● ENTRIES SUPPLIED:
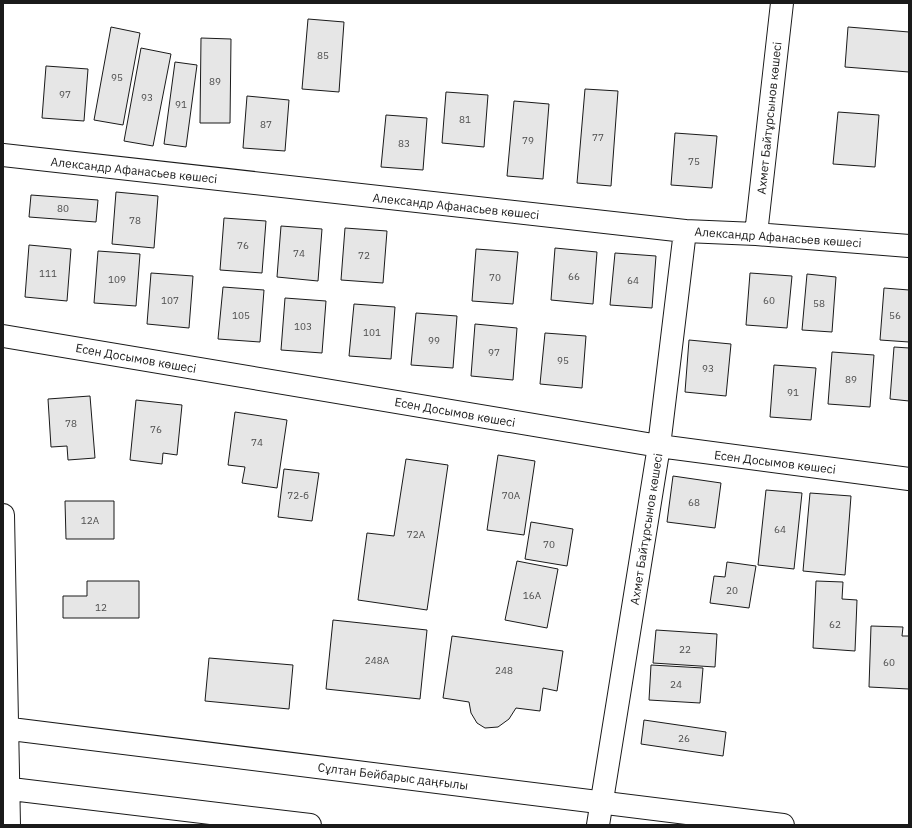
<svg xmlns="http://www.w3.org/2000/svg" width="912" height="828" font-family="'IBM Plex Sans',sans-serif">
	<rect width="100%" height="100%" fill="#fff"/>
	<path fill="#e6e6e6" stroke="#1a1a1a" d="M308 19 344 22 339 92 302 89Z
		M111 27 140 33 123 125 94 120Z
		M848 27 909 32V72L845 67Z
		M201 38 231 39 230 123H200Z
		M141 48 171 54 153 146 124 141Z
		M175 62 197 65 186 147 164 144Z
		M46 66 88 69 84 121 42 118Z
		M585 89 618 91 611 186 577 183Z
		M446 92 488 95 484 147 442 143Z
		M247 96 289 100 285 151 243 148Z
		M514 101 549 104 543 179 507 176Z
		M838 112 879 115 875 167 833 164Z
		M386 115 427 118 423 170 381 167Z
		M675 133 717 136 712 188 671 185Z
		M116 192 158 196 154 248 112 244Z
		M31 195 98 200 96 222 29 217Z
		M224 218 266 221 262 273 220 270Z
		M281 226 322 229 318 281 277 277Z
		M345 228 387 231 383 283 341 280Z
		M29 245 71 249 67 301 25 297Z
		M555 248 597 252 593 304 551 300Z
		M476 249 518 252 513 304 472 301Z
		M98 251 140 254 136 306 94 303Z
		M615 253 656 256 652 308 610 305Z
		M151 273 193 276 189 328 147 324Z
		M750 273 792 276 787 328 746 325Z
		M807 274 836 277 832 332 802 330Z
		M223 287 264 290 260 342 218 339Z
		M884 288 909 290V342L880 340Z
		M285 298 326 301 322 353 281 350Z
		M354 304 395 307 391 359 349 356Z
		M416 313 457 316 453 368 411 365Z
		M475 324 517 328 513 380 471 376Z
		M545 333 586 336 582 388 540 384Z
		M689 340 731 344 726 396 685 392Z
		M894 347 909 348V401L890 399Z
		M832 352 874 355 870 407 828 404Z
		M774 365 816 368 811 420 770 417Z
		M90 396 95 458 68 460 67 446 51 447 48 399Z
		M136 400 182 405 177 455 163 453 162 464 130 460Z
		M235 412 287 420 277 488 242 483 245 467 228 465Z
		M498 455 535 461 524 535 487 530Z
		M406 459 448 465 427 610 358 600 367 533 394 536Z
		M284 469 319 473 312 521 278 517Z
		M673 476 721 483 715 528 667 522Z
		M766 490 802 493 794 569 758 565Z
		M810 493 851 496 845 575 803 571Z
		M65 501H114V539H66Z
		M531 522 573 529 567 566 525 559Z
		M517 561 558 569 547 628 505 620Z
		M727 562 756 566 749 608 710 603 714 576 725 577Z
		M87 581H139V618H63V596H87Z
		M816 581 843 582 842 599 857 600 855 651 813 648Z
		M333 620 427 630 420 699 326 689Z
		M871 626 903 627 902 636H909V689L869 687Z
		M656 630 717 634 715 667 653 663Z
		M452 636 563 651 557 691 543 688 540 711 516 708 509 719 498 727 485 728 477 723 471 713 469 702 443 698Z
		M209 658 293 665 289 709 205 701Z
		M651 665 703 668 700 703 649 700Z
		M644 720 726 732 723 756 641 744Z"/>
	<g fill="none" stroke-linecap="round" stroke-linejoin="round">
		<g stroke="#1a1a1a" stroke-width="24">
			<path id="minor" d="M3 155 685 231 756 234 909 246
				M756 234 782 3
				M3 336 659 446 909 479
				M598 825 659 446 685 231"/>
		</g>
		<g stroke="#1a1a1a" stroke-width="24">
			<path id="primary" d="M3 515 9 825
				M3 728 783 825
				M3 788 310 825"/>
		</g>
		<use href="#minor" stroke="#fff" stroke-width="22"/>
		<use href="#primary" stroke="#fff" stroke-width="22"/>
	</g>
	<g text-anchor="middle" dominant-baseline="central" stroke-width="3" stroke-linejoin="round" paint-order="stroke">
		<g font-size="10" fill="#4d4d4d">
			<text x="323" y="55">85</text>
			<text x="117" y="77">95</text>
			<text x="215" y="81">89</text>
			<text x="65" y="94">97</text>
			<text x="147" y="97">93</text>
			<text x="181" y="104">91</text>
			<text x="465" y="119">81</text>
			<text x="266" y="124">87</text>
			<text x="598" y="137">77</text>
			<text x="528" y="140">79</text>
			<text x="404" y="143">83</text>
			<text x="694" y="161">75</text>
			<text x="63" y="208">80</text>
			<text x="135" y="220">78</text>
			<text x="243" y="245">76</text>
			<text x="299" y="253">74</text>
			<text x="364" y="255">72</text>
			<text x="48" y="273">111</text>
			<text x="574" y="276">66</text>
			<text x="495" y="277">70</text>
			<text x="117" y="279">109</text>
			<text x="633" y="280">64</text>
			<text x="170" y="300">107</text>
			<text x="769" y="300">60</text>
			<text x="819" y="303">58</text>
			<text x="241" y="315">105</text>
			<text x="895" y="315">56</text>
			<text x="303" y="326">103</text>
			<text x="372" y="332">101</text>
			<text x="434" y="340">99</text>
			<text x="494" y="352">97</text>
			<text x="563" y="360">95</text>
			<text x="708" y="368">93</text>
			<text x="851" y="379">89</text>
			<text x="793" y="392">91</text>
			<text x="71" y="423">78</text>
			<text x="156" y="429">76</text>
			<text x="257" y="442">74</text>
			<text x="298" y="495">72-б</text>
			<text x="511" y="495">70А</text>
			<text x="694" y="502">68</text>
			<text x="90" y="520">12А</text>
			<text x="780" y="529">64</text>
			<text x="416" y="534">72А</text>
			<text x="549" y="544">70</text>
			<text x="732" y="590">20</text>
			<text x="532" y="595">16А</text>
			<text x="101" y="607">12</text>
			<text x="835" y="624">62</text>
			<text x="685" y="649">22</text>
			<text x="377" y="660">248А</text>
			<text x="889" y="662">60</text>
			<text x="504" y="670">248</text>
			<text x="676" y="684">24</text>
			<text x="684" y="738">26</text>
		</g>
		<g font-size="12" fill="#1a1a1a" stroke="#fff">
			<text transform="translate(769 118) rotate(-84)">Ахмет Байтұрсынов көшесі</text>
			<text transform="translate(134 170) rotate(6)">Александр Афанасьев көшесі</text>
			<text transform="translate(456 206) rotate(6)">Александр Афанасьев көшесі</text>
			<text transform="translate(778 237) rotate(4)">Александр Афанасьев көшесі</text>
			<text transform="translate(136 358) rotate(10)">Есен Досымов көшесі</text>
			<text transform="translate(455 412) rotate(10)">Есен Досымов көшесі</text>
			<text transform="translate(775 462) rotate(7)">Есен Досымов көшесі</text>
			<text transform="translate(646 529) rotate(-81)">Ахмет Байтұрсынов көшесі</text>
			<text transform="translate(393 776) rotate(7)">Сұлтан Бейбарыс даңғылы</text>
		</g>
	</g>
	<rect width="912" height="828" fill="none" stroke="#1a1a1a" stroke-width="8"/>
</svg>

● WORK TASK:
Copy each line of the records that contains the word "round".

● REPLY:
	<g fill="none" stroke-linecap="round" stroke-linejoin="round">
	<g text-anchor="middle" dominant-baseline="central" stroke-width="3" stroke-linejoin="round" paint-order="stroke">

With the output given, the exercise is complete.